**Passage shown**
════════
- Origin: Portland, Oregon, United States
- Genres: Punk rock, rock and roll
- Labels: Pelado, Vendetta, TKO
- Past members: Toni Transmission

= The Riffs =

American rock and roll/punk band

The Riffs are a rock and roll and punk band from Portland, Oregon, United States. They have released three full-length albums, all on indie labels, namely Pelado Records, Vendetta Records, and TKO Records.

== Influences ==
The Riffs are heavily influenced by early punk bands, most notably the Sex Pistols, whose influence can be heard most prominently in the guitars, Sham 69 and the Dead Boys (they paid tribute to the Dead Boys on the cover of "Dead End Dream"). Like other bands that played the first wave of punk music, they were also fans of Protopunk like Eddie and the Hot Rods and The Velvet Underground, as displayed by their cover of "Waiting for My Man" on Underground Kicks.

== Song Content ==
Throughout the first two LPs, Underground Kicks and Dead End Dream, the songs and lyrics (written by all members of the band) tell a bleak story of growing up in the Portland punk scene, presumably in poverty, afflicted with drug addiction, the repercussions of drug abuse, regret about past violent criminal activity, and a "No Way Out" feeling when it came to creating a fulfilling (if any) future.
════════
**Material shown**

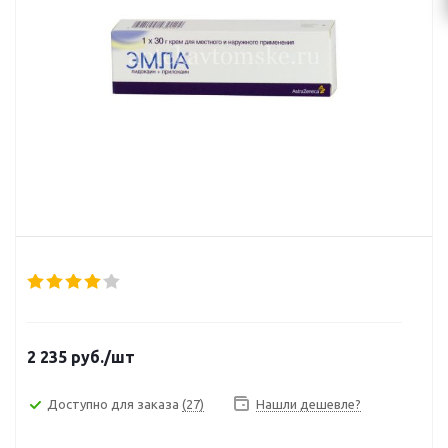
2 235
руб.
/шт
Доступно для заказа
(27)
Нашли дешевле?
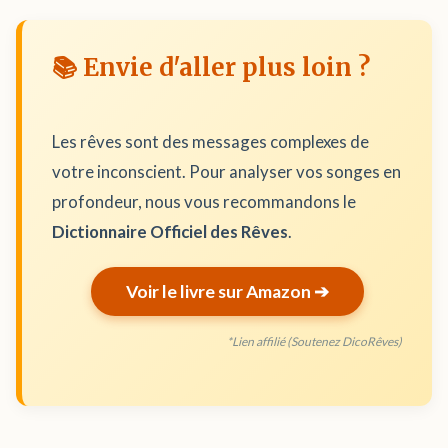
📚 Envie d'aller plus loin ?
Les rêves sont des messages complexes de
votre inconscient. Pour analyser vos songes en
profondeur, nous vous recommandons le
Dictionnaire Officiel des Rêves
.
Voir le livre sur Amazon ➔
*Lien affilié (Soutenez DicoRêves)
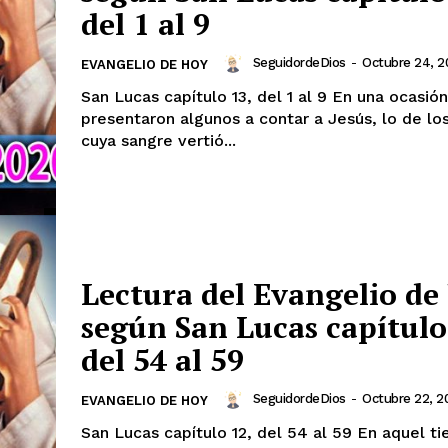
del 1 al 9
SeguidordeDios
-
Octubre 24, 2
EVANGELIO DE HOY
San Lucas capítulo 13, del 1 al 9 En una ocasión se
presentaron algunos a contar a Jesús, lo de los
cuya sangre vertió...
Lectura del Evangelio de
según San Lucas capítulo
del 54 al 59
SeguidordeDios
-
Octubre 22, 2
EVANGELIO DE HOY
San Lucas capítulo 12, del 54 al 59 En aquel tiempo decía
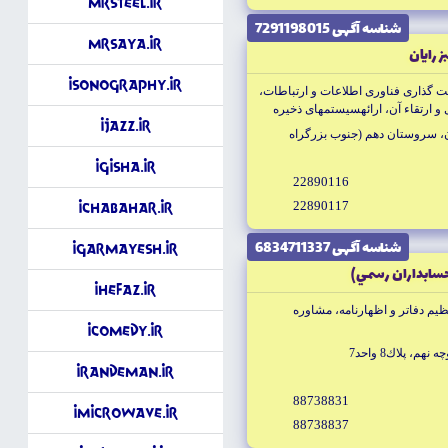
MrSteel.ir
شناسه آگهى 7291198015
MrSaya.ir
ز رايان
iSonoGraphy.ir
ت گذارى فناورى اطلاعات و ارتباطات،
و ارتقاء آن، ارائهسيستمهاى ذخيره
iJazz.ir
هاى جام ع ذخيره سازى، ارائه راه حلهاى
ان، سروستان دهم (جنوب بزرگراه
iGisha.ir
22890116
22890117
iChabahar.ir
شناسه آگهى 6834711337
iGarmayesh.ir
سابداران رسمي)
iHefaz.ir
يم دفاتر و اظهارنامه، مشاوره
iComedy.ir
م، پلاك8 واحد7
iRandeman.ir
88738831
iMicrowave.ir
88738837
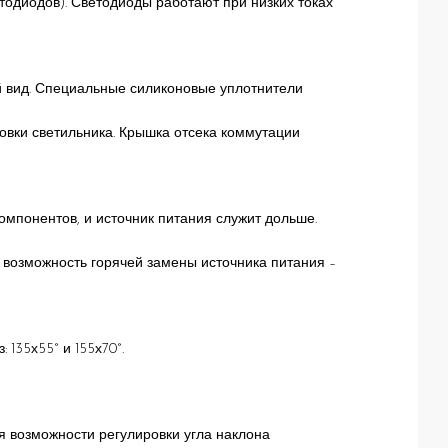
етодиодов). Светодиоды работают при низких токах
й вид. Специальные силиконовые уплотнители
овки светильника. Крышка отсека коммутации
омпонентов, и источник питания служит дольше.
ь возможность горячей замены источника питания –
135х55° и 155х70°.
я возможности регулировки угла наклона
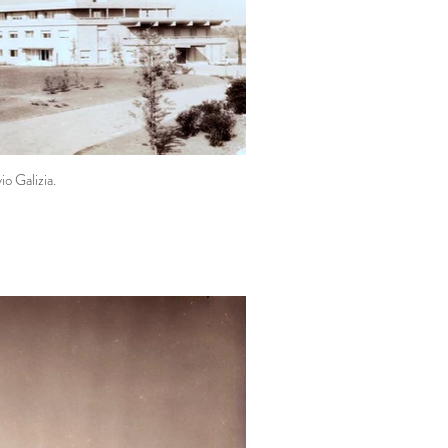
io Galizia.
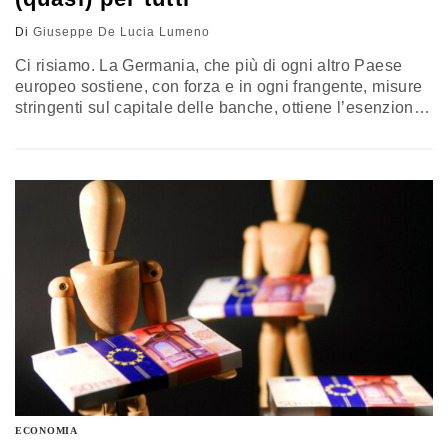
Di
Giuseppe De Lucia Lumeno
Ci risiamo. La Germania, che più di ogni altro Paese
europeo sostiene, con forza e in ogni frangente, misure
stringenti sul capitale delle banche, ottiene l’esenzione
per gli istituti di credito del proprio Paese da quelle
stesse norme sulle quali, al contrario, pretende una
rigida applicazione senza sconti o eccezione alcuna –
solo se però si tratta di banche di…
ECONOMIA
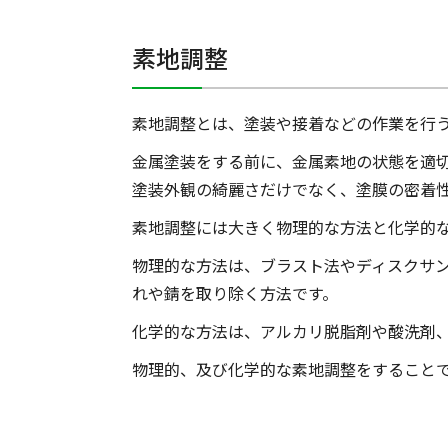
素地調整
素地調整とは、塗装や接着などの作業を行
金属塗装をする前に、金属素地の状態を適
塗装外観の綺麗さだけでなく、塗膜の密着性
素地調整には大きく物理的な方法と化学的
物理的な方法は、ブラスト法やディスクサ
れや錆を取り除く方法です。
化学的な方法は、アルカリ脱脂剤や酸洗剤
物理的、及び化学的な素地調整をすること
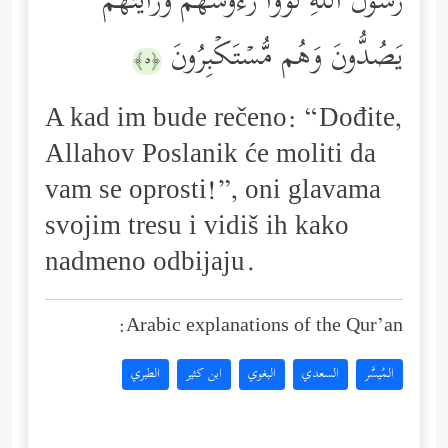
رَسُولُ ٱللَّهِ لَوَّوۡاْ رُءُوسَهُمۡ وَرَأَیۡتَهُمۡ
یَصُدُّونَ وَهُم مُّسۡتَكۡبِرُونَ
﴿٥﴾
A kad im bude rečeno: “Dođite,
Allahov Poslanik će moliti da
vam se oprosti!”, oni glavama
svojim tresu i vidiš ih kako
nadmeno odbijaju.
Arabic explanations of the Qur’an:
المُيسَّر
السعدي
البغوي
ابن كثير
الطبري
════════
**Problems and tasks**
1. Output the part of the Riffs passage that starts with "American rock and" and goes on through "on Underground Kicks.", word for word.
2. Can you go on with the passage about the Riffs from the point where it stops?
The entries come from a different source than the passage on the Riffs.

**Responses by task**
1.
American rock and roll/punk band

The Riffs are a rock and roll and punk band from Portland, Oregon, United States. They have released three full-length albums, all on indie labels, namely Pelado Records, Vendetta Records, and TKO Records.

== Influences ==
The Riffs are heavily influenced by early punk bands, most notably the Sex Pistols, whose influence can be heard most prominently in the guitars, Sham 69 and the Dead Boys (they paid tribute to the Dead Boys on the cover of "Dead End Dream"). Like other bands that played the first wave of punk music, they were also fans of Protopunk like Eddie and the Hot Rods and The Velvet Underground, as displayed by their cover of "Waiting for My Man" on Underground Kicks.

2.
The band matured for their latest release, Death or Glory, as evident by lead singer Mengis' improved vocal abilities; also, he achieved a greater vocal range, such as in "Death or Glory," smoother production, and implementation of experimental instruments (such as the keyboard in "Poison Boys"). The lyrical content also took a turn for the positive in many ways; Death or Glory had considerably more romantic songs than ever before.

== Members ==
- Tony Mengis - Vocals
- Dogs Body - Guitars and vocals
- Alex Hagen - Guitars and vocals
- Scott Goto - Bass
- Joey O'Brien - Drums

== Past members ==
- Amphetamine Blue - Guitars, backup vocals
- Saigon Shakes - Guitar, then Bass
- Karl - drummer
- Toni Transmission - first drummer

== Discography ==
===Albums===
- Underground Kicks (released 1999 by Pelado Records, re-released December 17, 2002 by TKO Records)
- Dead End Dream (March 19, 2002)
- Death or Glory (May 20, 2003)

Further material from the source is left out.